▶ **What you will do**
Pick out all lines of the entries that include the word "exhibits" and copy them.

================

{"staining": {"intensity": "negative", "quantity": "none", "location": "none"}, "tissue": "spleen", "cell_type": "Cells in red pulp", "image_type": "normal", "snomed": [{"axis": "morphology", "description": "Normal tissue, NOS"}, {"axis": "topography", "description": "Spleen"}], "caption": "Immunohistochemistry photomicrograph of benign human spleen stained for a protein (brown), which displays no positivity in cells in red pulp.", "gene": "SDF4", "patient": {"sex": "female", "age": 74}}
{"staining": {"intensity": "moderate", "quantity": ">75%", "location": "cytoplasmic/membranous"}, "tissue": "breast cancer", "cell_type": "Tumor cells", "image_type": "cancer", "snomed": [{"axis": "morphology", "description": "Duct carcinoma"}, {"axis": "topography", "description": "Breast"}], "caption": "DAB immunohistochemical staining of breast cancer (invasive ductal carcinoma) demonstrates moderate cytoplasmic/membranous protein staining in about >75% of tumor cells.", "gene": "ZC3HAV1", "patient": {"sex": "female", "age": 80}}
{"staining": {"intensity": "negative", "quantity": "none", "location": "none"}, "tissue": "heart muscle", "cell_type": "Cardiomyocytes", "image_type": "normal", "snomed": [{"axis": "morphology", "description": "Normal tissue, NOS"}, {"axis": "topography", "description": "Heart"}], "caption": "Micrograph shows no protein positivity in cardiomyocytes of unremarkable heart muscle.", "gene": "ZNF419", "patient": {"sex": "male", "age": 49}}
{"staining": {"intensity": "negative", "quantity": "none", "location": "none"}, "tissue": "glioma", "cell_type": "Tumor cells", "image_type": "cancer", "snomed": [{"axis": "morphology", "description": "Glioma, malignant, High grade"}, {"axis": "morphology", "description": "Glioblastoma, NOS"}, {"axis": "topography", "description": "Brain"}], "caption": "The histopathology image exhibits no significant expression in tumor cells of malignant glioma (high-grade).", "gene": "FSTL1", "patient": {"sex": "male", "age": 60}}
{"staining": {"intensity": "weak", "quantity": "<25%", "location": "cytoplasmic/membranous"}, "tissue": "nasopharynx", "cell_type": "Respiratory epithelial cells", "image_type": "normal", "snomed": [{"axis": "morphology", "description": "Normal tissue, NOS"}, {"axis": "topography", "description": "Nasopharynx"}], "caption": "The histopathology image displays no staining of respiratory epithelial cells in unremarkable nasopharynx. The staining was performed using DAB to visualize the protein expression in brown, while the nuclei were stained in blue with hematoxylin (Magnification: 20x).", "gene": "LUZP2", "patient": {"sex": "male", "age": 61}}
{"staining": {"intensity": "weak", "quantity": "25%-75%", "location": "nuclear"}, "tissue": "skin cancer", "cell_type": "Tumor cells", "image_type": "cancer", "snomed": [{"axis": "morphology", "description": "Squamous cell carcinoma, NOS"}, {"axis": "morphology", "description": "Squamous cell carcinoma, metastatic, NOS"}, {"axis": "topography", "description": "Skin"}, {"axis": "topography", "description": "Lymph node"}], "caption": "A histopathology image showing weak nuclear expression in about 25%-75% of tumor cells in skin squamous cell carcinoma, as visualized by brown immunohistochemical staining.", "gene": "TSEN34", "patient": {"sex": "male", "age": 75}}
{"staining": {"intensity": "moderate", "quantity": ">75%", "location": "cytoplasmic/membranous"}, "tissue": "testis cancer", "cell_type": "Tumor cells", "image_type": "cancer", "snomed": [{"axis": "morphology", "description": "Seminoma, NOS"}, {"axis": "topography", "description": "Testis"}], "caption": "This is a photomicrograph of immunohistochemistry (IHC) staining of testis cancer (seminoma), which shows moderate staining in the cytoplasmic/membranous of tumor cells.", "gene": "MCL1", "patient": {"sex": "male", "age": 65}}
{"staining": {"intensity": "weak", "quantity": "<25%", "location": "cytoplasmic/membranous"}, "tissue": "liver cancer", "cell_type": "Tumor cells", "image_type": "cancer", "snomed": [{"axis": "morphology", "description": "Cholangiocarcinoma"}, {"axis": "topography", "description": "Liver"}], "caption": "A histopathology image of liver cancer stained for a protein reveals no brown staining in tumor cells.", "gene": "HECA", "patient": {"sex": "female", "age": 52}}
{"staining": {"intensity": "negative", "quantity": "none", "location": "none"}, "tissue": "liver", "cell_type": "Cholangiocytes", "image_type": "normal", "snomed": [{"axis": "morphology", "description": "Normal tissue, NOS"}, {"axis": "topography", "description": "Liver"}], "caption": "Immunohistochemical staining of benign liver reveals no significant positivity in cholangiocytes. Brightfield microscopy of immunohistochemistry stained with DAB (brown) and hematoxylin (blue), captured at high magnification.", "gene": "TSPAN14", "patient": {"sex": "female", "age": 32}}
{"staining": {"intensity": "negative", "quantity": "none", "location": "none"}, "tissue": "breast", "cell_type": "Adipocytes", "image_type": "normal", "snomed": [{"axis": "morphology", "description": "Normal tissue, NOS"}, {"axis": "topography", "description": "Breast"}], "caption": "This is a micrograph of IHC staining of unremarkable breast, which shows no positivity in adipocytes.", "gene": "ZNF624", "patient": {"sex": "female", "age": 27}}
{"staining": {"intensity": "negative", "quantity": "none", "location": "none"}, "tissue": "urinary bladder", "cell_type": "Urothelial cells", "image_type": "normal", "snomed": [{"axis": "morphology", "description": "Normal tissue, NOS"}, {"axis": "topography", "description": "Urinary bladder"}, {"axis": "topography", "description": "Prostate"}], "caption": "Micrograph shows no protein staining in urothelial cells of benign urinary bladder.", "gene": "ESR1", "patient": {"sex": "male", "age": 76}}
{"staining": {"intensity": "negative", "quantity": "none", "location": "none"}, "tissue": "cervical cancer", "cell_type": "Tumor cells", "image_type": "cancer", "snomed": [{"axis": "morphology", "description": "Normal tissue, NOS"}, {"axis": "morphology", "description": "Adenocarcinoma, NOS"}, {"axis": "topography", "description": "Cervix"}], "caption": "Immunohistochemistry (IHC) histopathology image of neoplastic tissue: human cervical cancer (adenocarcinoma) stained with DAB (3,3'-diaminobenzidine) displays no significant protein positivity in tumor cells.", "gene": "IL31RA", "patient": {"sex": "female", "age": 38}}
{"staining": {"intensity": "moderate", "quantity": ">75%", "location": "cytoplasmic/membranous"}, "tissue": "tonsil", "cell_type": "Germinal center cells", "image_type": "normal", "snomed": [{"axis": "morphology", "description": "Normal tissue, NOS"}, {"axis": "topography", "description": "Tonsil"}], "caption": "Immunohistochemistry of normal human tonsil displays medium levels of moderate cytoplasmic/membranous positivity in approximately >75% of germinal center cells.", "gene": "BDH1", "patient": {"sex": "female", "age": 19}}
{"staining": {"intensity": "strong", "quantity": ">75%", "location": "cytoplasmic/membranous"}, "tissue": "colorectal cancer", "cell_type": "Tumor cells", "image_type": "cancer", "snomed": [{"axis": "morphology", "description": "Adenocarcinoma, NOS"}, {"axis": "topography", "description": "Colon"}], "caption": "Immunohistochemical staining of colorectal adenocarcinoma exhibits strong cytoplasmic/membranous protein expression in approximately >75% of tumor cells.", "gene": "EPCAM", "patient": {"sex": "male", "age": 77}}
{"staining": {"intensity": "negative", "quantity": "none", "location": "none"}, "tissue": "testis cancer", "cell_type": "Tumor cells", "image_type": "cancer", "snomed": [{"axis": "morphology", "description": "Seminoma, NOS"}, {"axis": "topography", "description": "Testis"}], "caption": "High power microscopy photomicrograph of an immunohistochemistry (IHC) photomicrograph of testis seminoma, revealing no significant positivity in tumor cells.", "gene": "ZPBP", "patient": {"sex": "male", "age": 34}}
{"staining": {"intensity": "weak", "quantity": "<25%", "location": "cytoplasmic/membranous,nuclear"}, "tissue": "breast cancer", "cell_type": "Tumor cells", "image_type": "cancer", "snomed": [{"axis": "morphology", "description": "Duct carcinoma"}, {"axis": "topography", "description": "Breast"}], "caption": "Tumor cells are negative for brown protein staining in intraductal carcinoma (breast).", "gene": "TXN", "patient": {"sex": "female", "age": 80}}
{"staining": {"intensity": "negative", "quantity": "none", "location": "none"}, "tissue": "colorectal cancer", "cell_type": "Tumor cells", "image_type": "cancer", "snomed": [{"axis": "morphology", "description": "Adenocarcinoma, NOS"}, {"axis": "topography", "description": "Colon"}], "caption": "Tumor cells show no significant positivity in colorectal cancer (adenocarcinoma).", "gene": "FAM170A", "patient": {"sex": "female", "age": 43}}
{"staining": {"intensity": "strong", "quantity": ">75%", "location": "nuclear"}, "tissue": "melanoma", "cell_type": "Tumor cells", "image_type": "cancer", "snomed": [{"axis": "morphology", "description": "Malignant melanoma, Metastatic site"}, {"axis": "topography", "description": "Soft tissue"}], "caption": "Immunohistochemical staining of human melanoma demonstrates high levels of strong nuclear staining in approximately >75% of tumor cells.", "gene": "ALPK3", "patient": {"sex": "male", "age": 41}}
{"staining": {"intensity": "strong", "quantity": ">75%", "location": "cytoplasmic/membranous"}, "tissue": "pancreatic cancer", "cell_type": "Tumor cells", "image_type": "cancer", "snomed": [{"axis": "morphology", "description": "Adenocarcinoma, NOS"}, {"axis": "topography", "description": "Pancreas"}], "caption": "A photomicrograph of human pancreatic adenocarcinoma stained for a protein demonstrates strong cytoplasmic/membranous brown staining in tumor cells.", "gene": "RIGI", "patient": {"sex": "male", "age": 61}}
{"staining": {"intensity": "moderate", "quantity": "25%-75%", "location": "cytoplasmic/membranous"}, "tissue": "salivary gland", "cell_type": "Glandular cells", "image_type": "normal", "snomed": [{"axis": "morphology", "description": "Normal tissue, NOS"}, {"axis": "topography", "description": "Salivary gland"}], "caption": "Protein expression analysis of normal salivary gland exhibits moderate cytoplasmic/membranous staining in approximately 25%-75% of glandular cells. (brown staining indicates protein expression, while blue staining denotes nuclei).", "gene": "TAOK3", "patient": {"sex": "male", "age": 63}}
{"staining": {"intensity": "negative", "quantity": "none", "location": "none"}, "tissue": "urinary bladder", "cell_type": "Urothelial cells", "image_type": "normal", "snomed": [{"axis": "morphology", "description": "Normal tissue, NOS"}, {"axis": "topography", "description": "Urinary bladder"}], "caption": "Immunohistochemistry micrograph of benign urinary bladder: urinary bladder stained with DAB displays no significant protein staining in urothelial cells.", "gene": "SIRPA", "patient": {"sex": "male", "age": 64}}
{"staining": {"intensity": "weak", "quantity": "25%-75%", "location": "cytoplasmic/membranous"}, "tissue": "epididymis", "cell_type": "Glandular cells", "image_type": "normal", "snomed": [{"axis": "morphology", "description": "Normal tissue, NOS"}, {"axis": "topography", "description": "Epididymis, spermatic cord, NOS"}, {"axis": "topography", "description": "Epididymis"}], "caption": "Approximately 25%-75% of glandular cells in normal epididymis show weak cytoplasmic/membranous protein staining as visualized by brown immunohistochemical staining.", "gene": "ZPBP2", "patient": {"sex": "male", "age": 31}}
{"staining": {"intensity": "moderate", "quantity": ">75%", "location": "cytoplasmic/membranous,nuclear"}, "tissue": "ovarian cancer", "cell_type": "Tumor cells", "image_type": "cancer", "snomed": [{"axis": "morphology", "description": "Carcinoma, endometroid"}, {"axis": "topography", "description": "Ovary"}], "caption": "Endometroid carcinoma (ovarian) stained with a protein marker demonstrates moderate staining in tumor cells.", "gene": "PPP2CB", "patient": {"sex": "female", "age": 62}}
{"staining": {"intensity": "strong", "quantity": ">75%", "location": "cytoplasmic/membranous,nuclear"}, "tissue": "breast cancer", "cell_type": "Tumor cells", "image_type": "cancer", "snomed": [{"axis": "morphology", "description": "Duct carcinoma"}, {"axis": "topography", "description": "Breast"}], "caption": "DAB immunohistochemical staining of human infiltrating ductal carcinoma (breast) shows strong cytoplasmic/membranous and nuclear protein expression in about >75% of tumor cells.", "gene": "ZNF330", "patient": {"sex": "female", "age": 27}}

================

▶ **Answer space**
{"staining": {"intensity": "negative", "quantity": "none", "location": "none"}, "tissue": "glioma", "cell_type": "Tumor cells", "image_type": "cancer", "snomed": [{"axis": "morphology", "description": "Glioma, malignant, High grade"}, {"axis": "morphology", "description": "Glioblastoma, NOS"}, {"axis": "topography", "description": "Brain"}], "caption": "The histopathology image exhibits no significant expression in tumor cells of malignant glioma (high-grade).", "gene": "FSTL1", "patient": {"sex": "male", "age": 60}}
{"staining": {"intensity": "strong", "quantity": ">75%", "location": "cytoplasmic/membranous"}, "tissue": "colorectal cancer", "cell_type": "Tumor cells", "image_type": "cancer", "snomed": [{"axis": "morphology", "description": "Adenocarcinoma, NOS"}, {"axis": "topography", "description": "Colon"}], "caption": "Immunohistochemical staining of colorectal adenocarcinoma exhibits strong cytoplasmic/membranous protein expression in approximately >75% of tumor cells.", "gene": "EPCAM", "patient": {"sex": "male", "age": 77}}
{"staining": {"intensity": "moderate", "quantity": "25%-75%", "location": "cytoplasmic/membranous"}, "tissue": "salivary gland", "cell_type": "Glandular cells", "image_type": "normal", "snomed": [{"axis": "morphology", "description": "Normal tissue, NOS"}, {"axis": "topography", "description": "Salivary gland"}], "caption": "Protein expression analysis of normal salivary gland exhibits moderate cytoplasmic/membranous staining in approximately 25%-75% of glandular cells. (brown staining indicates protein expression, while blue staining denotes nuclei).", "gene": "TAOK3", "patient": {"sex": "male", "age": 63}}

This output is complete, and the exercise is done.